Abdul9401
Abdul9401

Reputation: 37

Empty list even after appending Standard ML

I have a function that takes in a list and then puts elements into two different lists based on a condition. However, when I check the returned lists they are always empty. Why is this happening?

fun divide_list(l1: type list): (type list, type list) = 
  let
    val count = ref 0 
    and list1 = nil 
    and list2 = nil
  in
    while !count <> 8 do (
      if !count % 2 = 0 then 
        list1 @ [List.nth(l1, !count)]
      else 
        list2 @ [List.nth(l1, !count)];
      count := !count + 1
    );
    (list1, list2)
  end

The output I get after running this is as follows:

val it = ([],[]) : type list * type list

Upvotes: 0

Views: 182

Answers (2)

Chris
Chris

Reputation: 36611

@contificate has offered a good explanation.

If you're implementing a list partitioning function.

There's no reason not to factor out the function that will decide how to partition the list.
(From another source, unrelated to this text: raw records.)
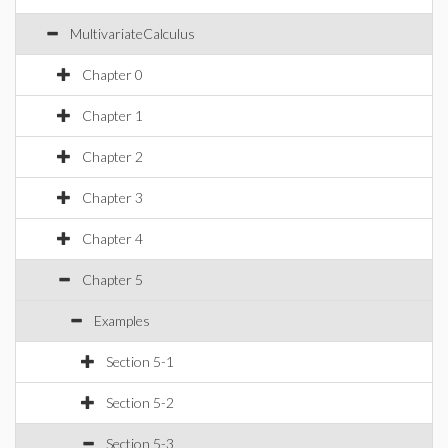
MultivariateCalculus
Chapter 0
Chapter 1
Chapter 2
Chapter 3
Chapter 4
Chapter 5
Examples
Section 5-1
Section 5-2
Section 5-3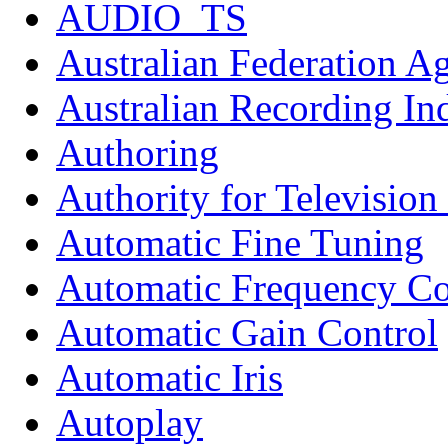
AUDIO_TS
Australian Federation A
Australian Recording In
Authoring
Authority for Televisio
Automatic Fine Tuning
Automatic Frequency Co
Automatic Gain Control
Automatic Iris
Autoplay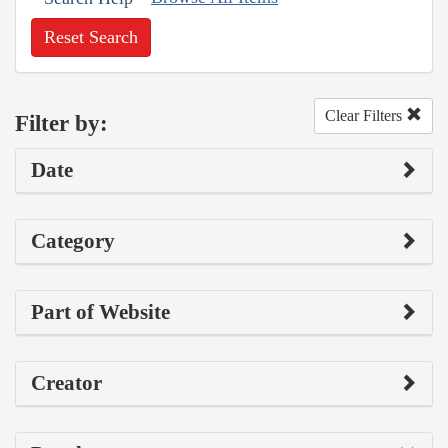
Reset Search
Clear Filters
Filter by:
Date
Category
Part of Website
Creator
This function only needs to take in a value and return a boolean value.

This is easily implemented in terms of a fold. There is no need, from what I can see, to keep track of the index.

fun partition f lst =
  let
    val (a, b) = List.foldl (fn (x, (a, b)) => if f x then (x::a, b) else (a, x::b)) ([], []) lst
  in
    (List.rev a, List.rev b)
  end;
partition (fn x => x mod 2 = 0) [1, 2, 3, 4, 5];

Yields:

([2, 4], [1, 3, 5])

If you simply want to split based on index

If we're aiming to split a list into two lists based on the index:

[4, 7, 1, 9, 8]

Becomes:

([4, 1, 8], [7, 9])

That can be done entirely functionally as well with simple pattern matching and recursion.

let rec split lst (acc1, acc2) =
  match lst with
  | [] -> (acc1, acc2)
  ...

Here we're passing in the list to split, and an accumulator with the two lists. Obviously, if the list is empty, the result is just the accumulator. What if there's one element in the list?

let rec split lst (acc1, acc2) =
  match lst with
  | []  -> (acc1, acc2)
  | [x] -> (x::acc1, acc2)
  ...

Well, that goes in the first list. What if there are more elements than one?

let rec split lst (acc1, acc2) =
  match lst with
  | []  -> (acc1, acc2)
  | [x] -> (x::acc1, acc2)
  | x::y::tail -> split tail (x::acc1, y::acc2)

Well, then we match the first two elements and the tail. We update the accumulator to place the first two elements in their respective lists, and call split again with the tail and that updated accumulator.

utop # split [4; 7; 1; 9; 8] ([], []);;
- : int list * int list = ([8; 1; 4], [9; 7])

Oops. They're backwards because of how we constructed the accumulators. We can use List.rev to fix this, but because we don't want to do it twice, when there's one element we'll call split on an empty list.

let rec split lst (acc1, acc2) =
  match lst with
  | []  -> (List.rev acc1, List.rev acc2)
  | [x] -> split [] (x::acc1, acc2)
  | x::y::tail -> split tail (x::acc1, y::acc2)
utop # split [4; 7; 1; 9; 8] ([], []);;
- : int list * int list = ([4; 1; 8], [7; 9])

And finally you can shadow split to remove the need to explicitly pass the tuple of empty lists.

let rec split lst (acc1, acc2) =
  match lst with
  | []  -> (List.rev acc1, List.rev acc2)
  | [x] -> split [] (x::acc1, acc2)
  | x::y::tail -> split tail (x::acc1, y::acc2)

let split lst = split lst ([], [])

Upvotes: 2

Colin James
Colin James

Reputation: 736

You're not modifying the lists, you're creating new lists that are discarded. In order to achieve what you want, you'd need to also wrap the lists in references: and list1 = ref [] and list2 = ref []. Then, at each instance where you intend to modify them, you use := (as you have for modifying the count). Note that you'd rewrite the tuple you're returning to fetch the value held by each reference as well: (!list1, !list2).

As a sidenote, it is regrettable that Standard ML does not inform you of this. In OCaml, for example, the typing rule for sequencing expressions e ; e' ensures e evaluates to () : unit due to the way it's desugared (let () = e in e'). So, the OCaml analogue to your code wouldn't even typecheck.

I would dispense with the ref based solution entirely and do something using a fold, carrying the index:

fun divide xs =
  let
    fun choose (x, ((l, r), i)) =
      (if i mod 2 = 0 then (x :: l, r) else (l, x :: r), i + 1)
    
    val (l, r) =
      #1 (List.foldl choose (([], []), 0) xs)
  in
    (List.rev l, List.rev r)
  end

I build up the list partitions backwards and then reverse at the end to avoid quadratic blowup of appending to the end for every element. If you wish to have the length of 8 constraint, then you can combine the usage of the above function with List.take from the basis library.